If you can prove that the insurance advisor filled out the form and that you relied on their advice, or that they were aware of the information and chose to omit it, the insurer cannot legally use that non-disclosure against you. This misconduct is deemed the insurer’s fault, not yours.
The Policyholder’s Strongest Weapon: The Consumer Protection Act (CPA), 2019
When an insurer unjustly rejects your claim, delays settlement, or engages in mis-selling (promising one thing, delivering another), it is classified as a Deficiency in Service or an Unfair Trade Practice under the powerful Consumer Protection Act (CPA), 2019.
This is your primary path to fight insurer misconduct.
| Insurer Misconduct (Bad Faith) | What Policyholder Needs to Prove | Redressal Sought |
| Wrongful Repudiation | Lack of Nexus between non-disclosure and the cause of the claim. | Claim amount + Compensation. |
| Unreasonable Claim Delay | Failure to settle the claim within the IRDAI-mandated 30 days without valid written reason. | Interest on claim amount + Compensation for mental agony. |
| Arbitrary Rejections | Using a vague or technical clause against you. (Courts apply the Contra Proferentem rule, interpret ambiguity against the company). | Claim amount + Costs. |
The Power of Compensation
Unlike simply getting the claim paid, filing a complaint under the CPA allows you to demand compensation for mental agony, harassment, and litigation costs. This is where the Indian legal system provides the punitive check against poor behavior, similar to what a “bad faith” claim achieves elsewhere. This provides a strong incentive for life insurance companies to act responsibly.
Practical Takeaways for Policyholders in 2026
The legal landscape is favourable, but preparation is key. Here’s your action plan:
- Be Brutally Honest: Even with the new legal standards, the best defense is a perfect offense. Disclose everything during the proposal stage, no matter how minor. Let the insurance lawyer or insurance legal advisor document it or document it yourself via email.
- Scrutinize the Policy: Immediately check the policy document for clauses that contradict what the insurance advisor promised you (especially for riders or exclusions).
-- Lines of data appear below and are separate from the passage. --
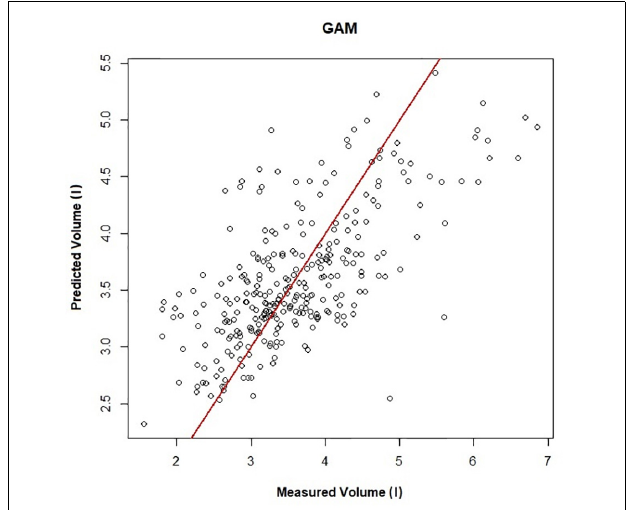
FIGURE 2 | Predicted vs. measured inspired tidal volume ( r 2 = 0.45). The GAMs model is used to generate the predicted volume, and measured volume is the inspired tidal volume measured using the pneumotachometer, red line is the line of unity.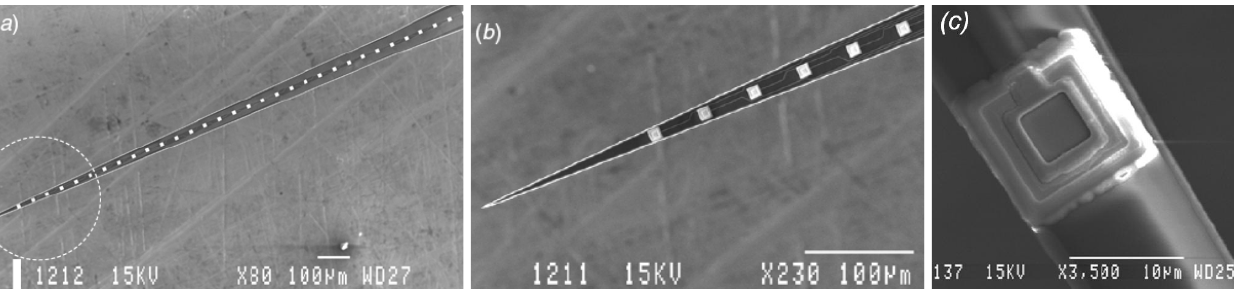
Figure 9. Scanning electron micrograph of: (a) A silicon probe with 1 shaft x 32 electrodes. (b) Close-up of a probe tip designed with 4 o taper angle. The interconnect lines shown are 1µm wide. (c) Close-up of a 10 µm x 10 µm Ir electrode site. Reprinted from [102], with permission from Institute of Physics Publishing.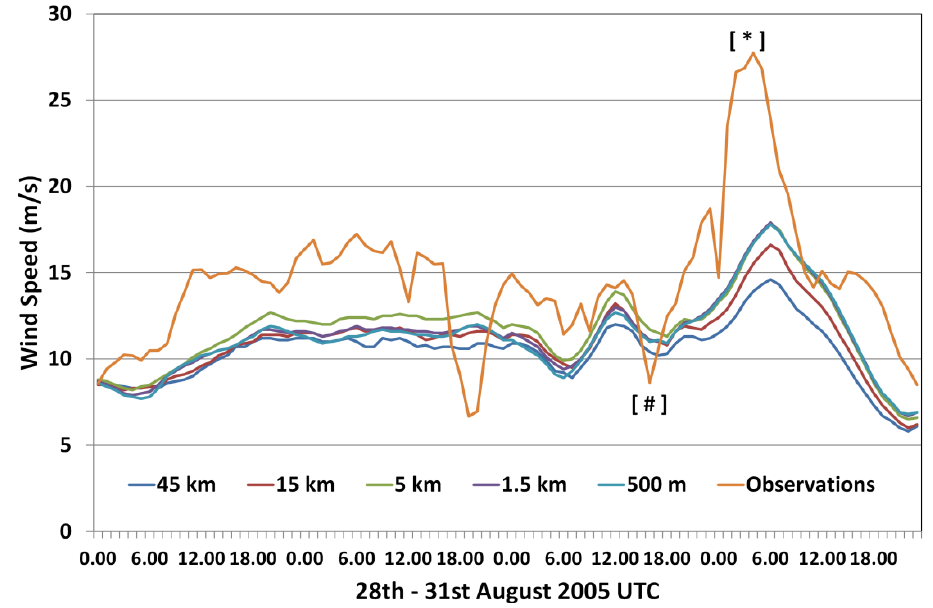
Figure 4. TAPM forecasts at all resolutions and the wind farm observations over the period 28th–31st August 2005.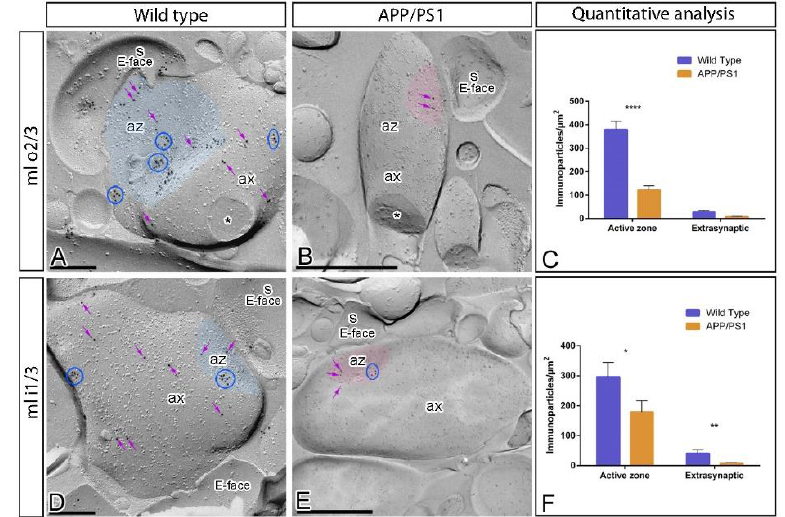
Figure 5. Presynaptic distribution of GABA B1 in the dentate gyrus in wild type and APP / PS1 mice. Electron micrographs showing immunoparticles for GABA B1 in presynaptic compartments in the outer two thirds (ml o2 / 3) and inner one third (ml i1 / 3) of the molecular layer of the DG at 12 months of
- Document the Claim: Maintain copies of all communication, including the date the claim was submitted, all requested documents, and the date of the final rejection letter. If there is a delay, this paper trail is your proof of Deficiency in Service.
The days when insurers could easily shrug off their responsibilities are fading. If your Health insurance or Life insurance claim is unjustly denied, remember: the courts are no longer accepting mere technicality. They demand justice, reason, and a proven material nexus.